Large residential towers, increasingly smaller apartments and urban sprawl accelerated by the impending arrival of the Metropolitan Express Network are some of the trends that are emerging for 2022 in the real estate market in the Montreal region, according to various promoters consulted by The duty.
Despite a pandemic that has been stretching since March 2020, the real estate market is boiling in Montreal, where a surge in prices has continued in recent months, especially in the city center. “There are no condos [à vendre] for less than $ 1000 per square foot ”in the heart of the metropolis, said with astonishment the president of the MACH Group, Vincent Chiara, in an interview with Duty. Until recently, “we saw these prices in Toronto, Vancouver, but not in Montreal,” indicates the developer, who is notably behind part of the real estate development planned on the former Radio-Canada site.
The interest of buyers is there, despite everything. And their profile changes. “Before the pandemic, there were a lot of buyer investors. Now, there are a lot of buyer occupants ”, such as workers and retirees, notes the head of investments and development at the Brivia Group, Vincent Kou.
Before the pandemic, there were a lot of buyer investors. Now there are a lot of home buyers.
The developer Broccolini notably presented last November his project Le Sherbrooke, which provides for the construction by 2025 of 562 apartments in a 25-story building near the city center. The construction of a tower of a similar height, developed by Cogir, is also continuing on Boulevard Robert-Bourassa with a view to its delivery in 2024. This will include 435 condos and rental apartments spread over 26 floors, in the middle of heart of downtown, where several other real estate developments are underway.
Residential condominiums
The real estate market, which has given a predominant place to rental apartments in recent years, also seems to be slowly changing course in favor of residential condominiums.
The latest edition of the publication The state of downtown Montreal, released last October, reported “sustained and uninterrupted growth since the second quarter of 2020 in sales of new condos and resales of existing condos” in the heart of the metropolis. The document also noted a “slightly stronger” surge in condominium starts compared to rental housing.
“We should go back to something central. The condo should regain popularity [en 2022], particularly in downtown Montreal, ”says Vincent Shirley, Senior Director, Innovation and Growth Strategies, within the Altus Group. A situation which is not unrelated to the rise in the value of land and to “inflation on construction costs”, he believes.
The condo should regain popularity, particularly in downtown Montreal
The vacancy rate for rental housing has also increased significantly in the city center since the start of the pandemic, in particular due to the radical drop in the number of foreign students in the metropolis, thus reducing the attractiveness of developers for this. type of housing in favor of condominiums for sale, adds Shirley. All the more so, he recalls, that investment funds will not want to finance a project “which is doomed to a deficit or to bankruptcy”. The expert therefore foresees “a swing back” in favor of condominiums in 2022.
Always higher
High-rise tower projects (sometimes exceeding 60 storeys) are also more and more numerous in downtown Montreal – whether we think of 1, Square Phillips, of the Brivia Group, or even the towers Maestria, developed by real estate giant Devimco.
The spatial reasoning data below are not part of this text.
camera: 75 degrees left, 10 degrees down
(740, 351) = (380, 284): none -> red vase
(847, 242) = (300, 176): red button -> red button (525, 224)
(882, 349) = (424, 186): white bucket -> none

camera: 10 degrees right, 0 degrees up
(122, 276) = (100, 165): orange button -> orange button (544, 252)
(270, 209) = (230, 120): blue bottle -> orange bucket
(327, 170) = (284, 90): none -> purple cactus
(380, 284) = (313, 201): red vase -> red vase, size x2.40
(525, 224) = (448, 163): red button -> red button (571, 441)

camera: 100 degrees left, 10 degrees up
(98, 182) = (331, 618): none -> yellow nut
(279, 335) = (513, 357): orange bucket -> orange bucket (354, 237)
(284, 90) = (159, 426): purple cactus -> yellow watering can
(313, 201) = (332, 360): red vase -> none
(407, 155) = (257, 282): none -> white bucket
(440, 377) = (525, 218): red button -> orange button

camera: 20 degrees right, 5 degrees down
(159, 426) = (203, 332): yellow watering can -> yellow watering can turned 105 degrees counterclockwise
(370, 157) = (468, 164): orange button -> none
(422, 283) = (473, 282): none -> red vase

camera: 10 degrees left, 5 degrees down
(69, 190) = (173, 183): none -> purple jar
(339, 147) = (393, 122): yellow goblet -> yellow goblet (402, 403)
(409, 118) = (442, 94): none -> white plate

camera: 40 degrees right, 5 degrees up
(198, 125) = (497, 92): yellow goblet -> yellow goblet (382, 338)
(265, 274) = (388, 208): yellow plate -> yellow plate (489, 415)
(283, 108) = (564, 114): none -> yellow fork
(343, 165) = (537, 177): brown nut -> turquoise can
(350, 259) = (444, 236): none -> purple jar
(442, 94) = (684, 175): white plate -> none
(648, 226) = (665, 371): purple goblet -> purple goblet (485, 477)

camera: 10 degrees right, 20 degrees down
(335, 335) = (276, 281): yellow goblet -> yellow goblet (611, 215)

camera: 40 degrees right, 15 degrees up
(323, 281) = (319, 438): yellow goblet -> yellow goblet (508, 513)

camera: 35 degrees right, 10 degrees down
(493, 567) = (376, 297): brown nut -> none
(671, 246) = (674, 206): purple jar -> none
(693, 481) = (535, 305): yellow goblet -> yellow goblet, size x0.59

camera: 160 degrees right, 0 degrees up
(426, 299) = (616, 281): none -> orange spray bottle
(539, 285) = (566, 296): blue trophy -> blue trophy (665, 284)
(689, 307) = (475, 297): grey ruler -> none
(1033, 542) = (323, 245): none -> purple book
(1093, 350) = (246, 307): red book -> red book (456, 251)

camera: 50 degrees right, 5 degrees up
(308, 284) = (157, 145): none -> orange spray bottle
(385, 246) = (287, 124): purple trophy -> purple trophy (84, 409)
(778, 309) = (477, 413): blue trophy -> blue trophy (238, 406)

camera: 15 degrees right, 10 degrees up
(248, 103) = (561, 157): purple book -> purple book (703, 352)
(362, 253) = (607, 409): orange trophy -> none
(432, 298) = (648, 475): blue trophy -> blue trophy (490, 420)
Here again, this situation is not unrelated to the sharp rise in the value of land in the city center, but also to the growing scarcity of vacant lots, which stimulates high-rise construction. “It has become a reality, a standard, and people are adapting,” said Chiara, who also noted that the size of housing that is put on the market is increasingly reduced, so that those these remain financially accessible to buyers.
“This is where we’re going. Land is becoming more and more expensive, so density is becoming a key factor, ”also believes Mr. Kou, of the Brivia Group.
As development possibilities are increasingly restricted in the city center and housing has become too expensive for many buyers, developers are betting more and more on the suburbs. A phenomenon which should accelerate in 2022 in the context of the imminent arrival of the REM, according to the promoters consulted. This is particularly the case in the west of the island of Montreal and in Brossard, but also, increasingly, in the east of the metropolis.
“With the new Eastern REM [en planification], it’s a safe bet that things will become denser there, undoubtedly with less expensive land than in the city center, but which offer the possibility of getting there in 20 minutes by train ”, mentions the president by Cogir, Stéphane Côté.
The latter also considers that the By-law for a mixed metropolis of the City, in force since 1er April, will help accelerate this exodus to the suburbs, since developers will pass on to buyers the additional costs related to the requirements for inclusion of social and affordable housing put in place by the administration of Valérie Plante.
“We are at the limit of the tolerance level”, indicates Mr. Côté, adding that “many buyers will eventually look to other solutions because of the cost of purchase in Montreal”, which is higher than elsewhere.
Vincent Chiara, of the MACH Group, believes that it is a “social obligation” of developers, to meet the needs in terms of social and affordable housing in Montreal and not, on the contrary, “to pay to avoid doing it ”, as has often been the case in the form of financial compensation given to the City in recent years.